322P - Prognostic impact of synchronous multiple primary malignant tumors on newly diagnosed hematological malignancies (322P)

Date 18 November 2017
Event ESMO Asia 2017 Congress
Session Poster lunch
Topics Cancer Aetiology, Epidemiology, Prevention
Haematologic Malignancies
Presenter Satoshi Nishiwaki
Citation Annals of Oncology (2017) 28 (suppl_10): x94-x99. 10.1093/annonc/mdx664
Authors S. Nishiwaki1, S. Okuno2, K. Suzuki2, S. Kurahashi2, I. Sugiura2
  • 1Center For Advanced Medicine And Clinical Research, Nagoya University Hospital, 466-8560 - Nagoya/JP
  • 2Division Of Hematology And Oncology, Toyohashi Municipal Hospital, Toyohashi/JP

Abstract

Background

Hematological malignancies with synchronous solid tumors [synchronous multiple primary malignant tumors (sMPMTs)] at diagnosis are occasionally observed. Since multiple cycles of combination chemotherapy are standard treatment, it takes at least several months for treatment of newly diagnosed hematological malignancies such as acute leukemia, malignant lymphoma, multiple myeloma. Therefore, it is sometimes difficult to decide when to treat the sMPMTs.

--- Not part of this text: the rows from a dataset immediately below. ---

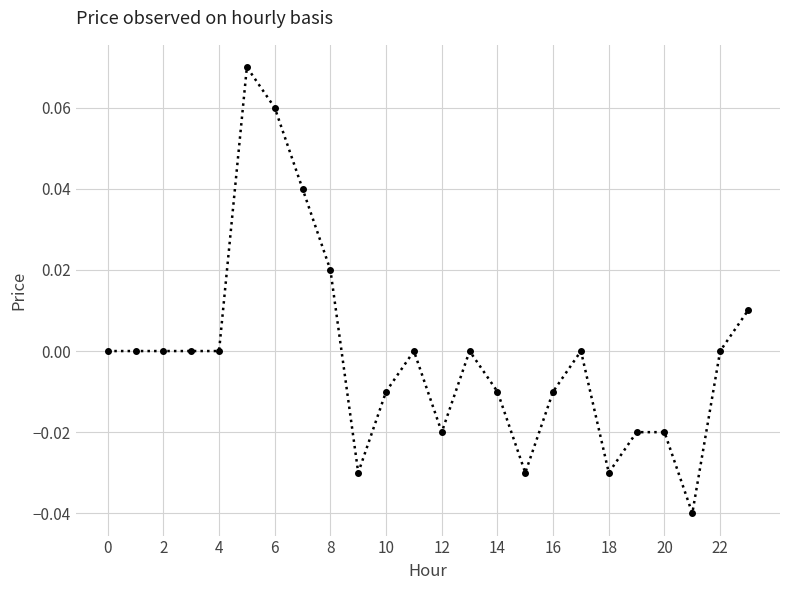

Is this an area chart (filled region under the line)?

No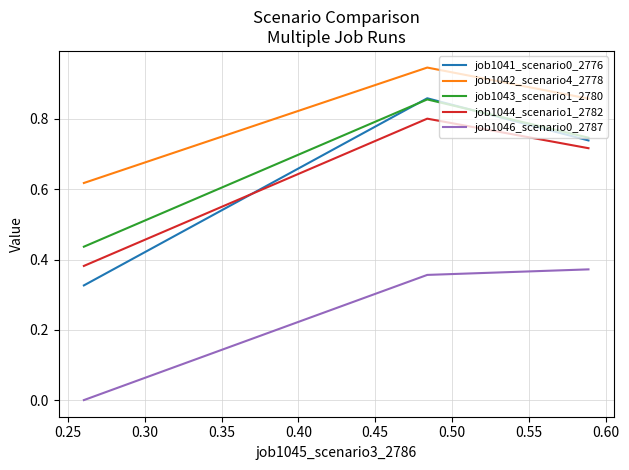

True or false: job1043_scenario1_2780 has a value of 0.4 at 0.20.

False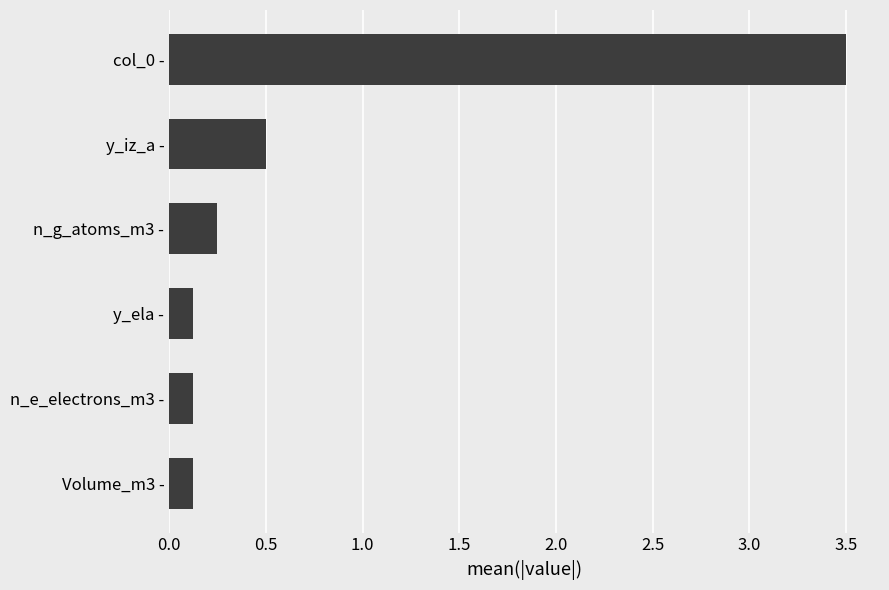

What is the smallest value displayed?

0.1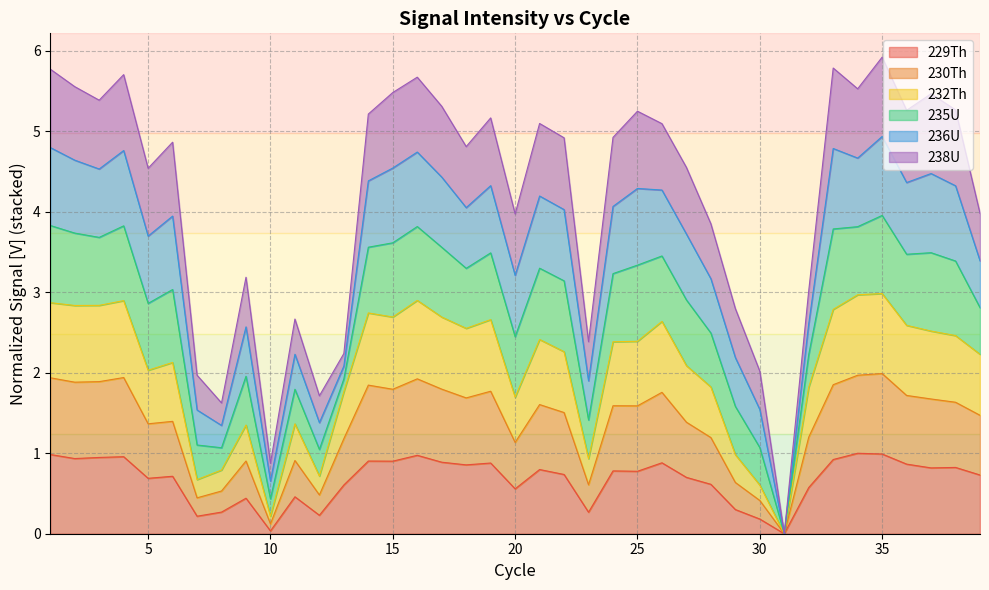

What is the maximum value for 229Th?

1.0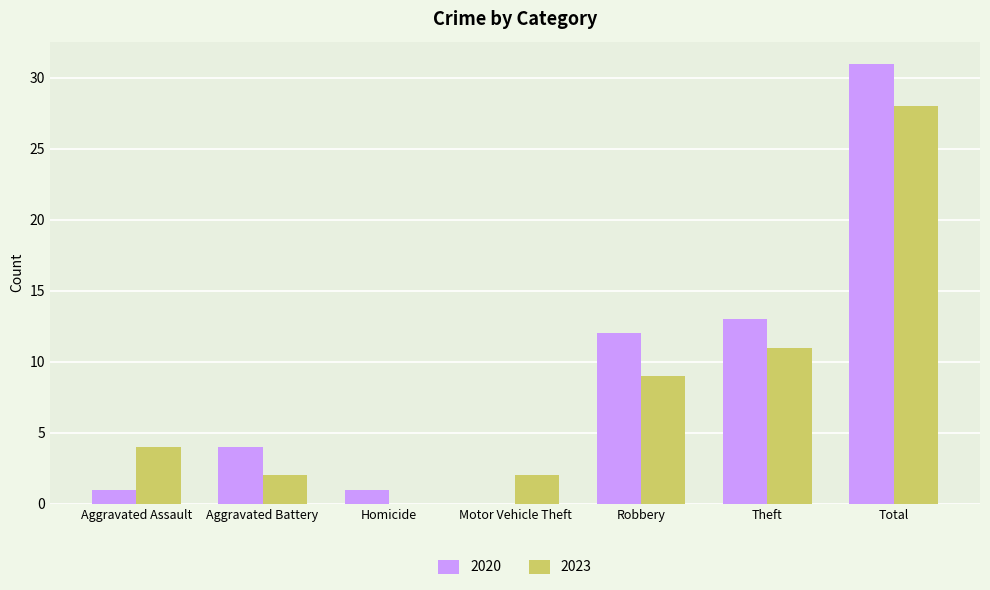

What is the maximum value for 2023?

28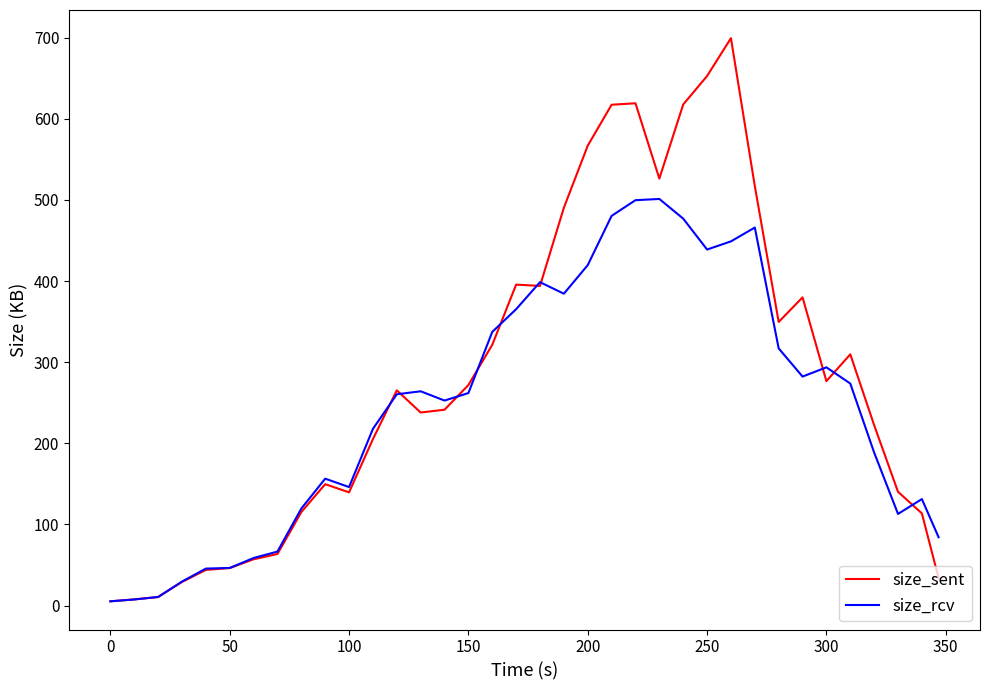

Which series has the largest total across all categories?

size_sent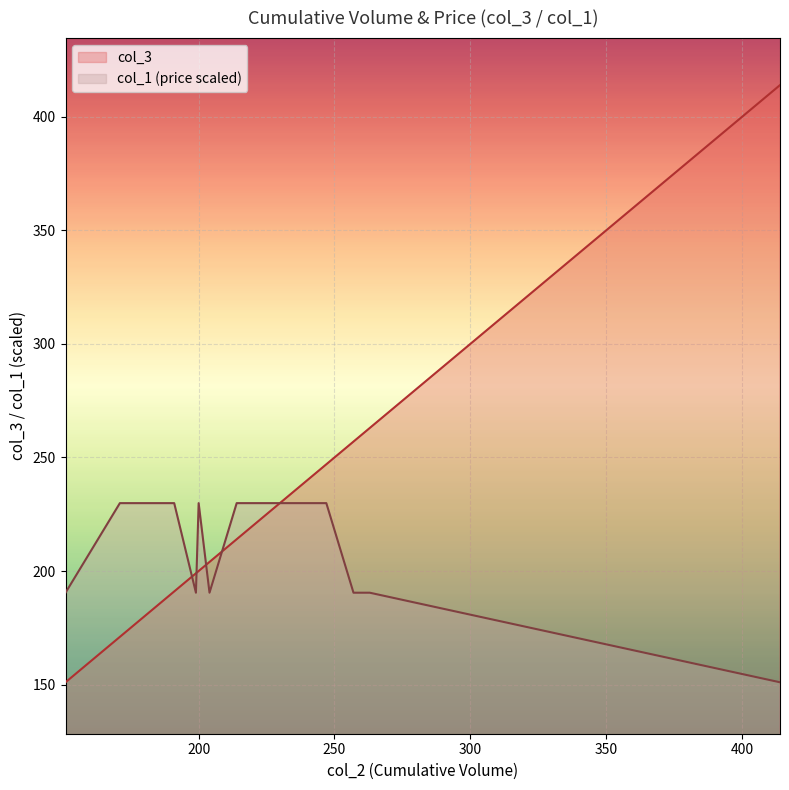

Read the col_3 value at 191.

191.0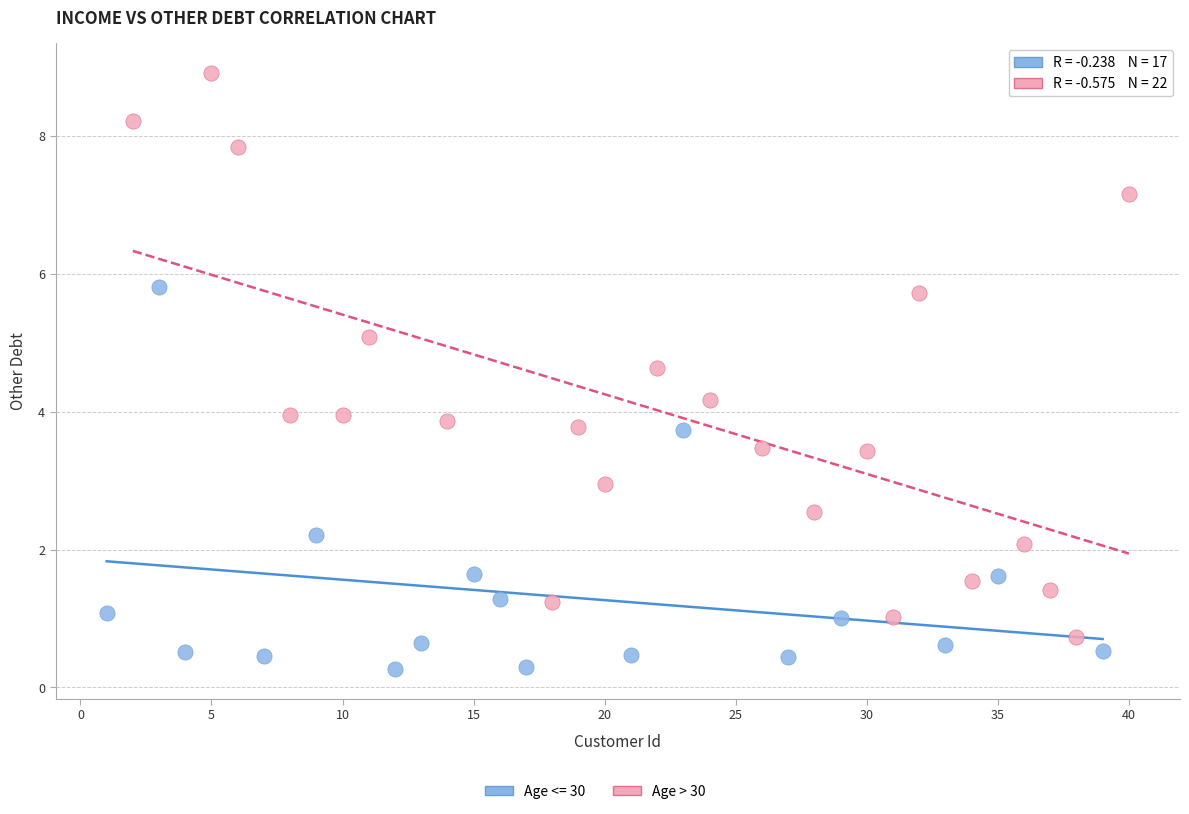

Which series contains the lowest Y value?

Age <= 30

We aimed to clarify the impact of sMPMTs on newly diagnosed hematological malignancies and consider optimal treatment strategies.

Methods

We analyzed the outcome of a total of 649 hematological malignancy patients in which 19 patients with sMPMTs were included (2.9%), and compared the outcome between patients with and without sMPMTs. The definition of sMPMTs was patients who were also diagnosed as a solid tumor within 6 months of the diagnosis of hematological disease.

Results

Overall survival (OS) and disease-free survival (DFS) of patients with sMPMTs was 77% and 70% at 2 years, which were not statistically different with those without sMPMTs (P =.17 and P =.64). The cumulative incidence of relapse was 24% at 2 years, and there was statistically no significant difference between patients with and without sMPMTs (P =.84). Results of multivariate analysis showed that presence of sMPMTs was not a significant prognostic factor for OS, DFS, and relapse [Hazard ratio (HR) 1.48 95%CI (0.65-3.38), P=.35; HR 0.97 95%CI (0.46-2.10), P=.97; HR 0.79 95%CI (0.29-2.14), P=.65]. In patients with sMPMTs, the order of treatment was not a significant prognostic factor. On the other hand, discontinuation of treatment was a marginal favorable factor, which might reflect a selection bias.

Conclusions

Existence of sMPMTs was not a significant risk factor for patients with newly diagnosed hematological malignancies. It is important to provide adequate treatment for both hematological malignancy and solid tumor at physician’s discretion.

Clinical trial identification

NA

Legal entity responsible for the study

Satoshi Nishiwaki

Funding

None

Disclosure

All authors have declared no conflicts of interest.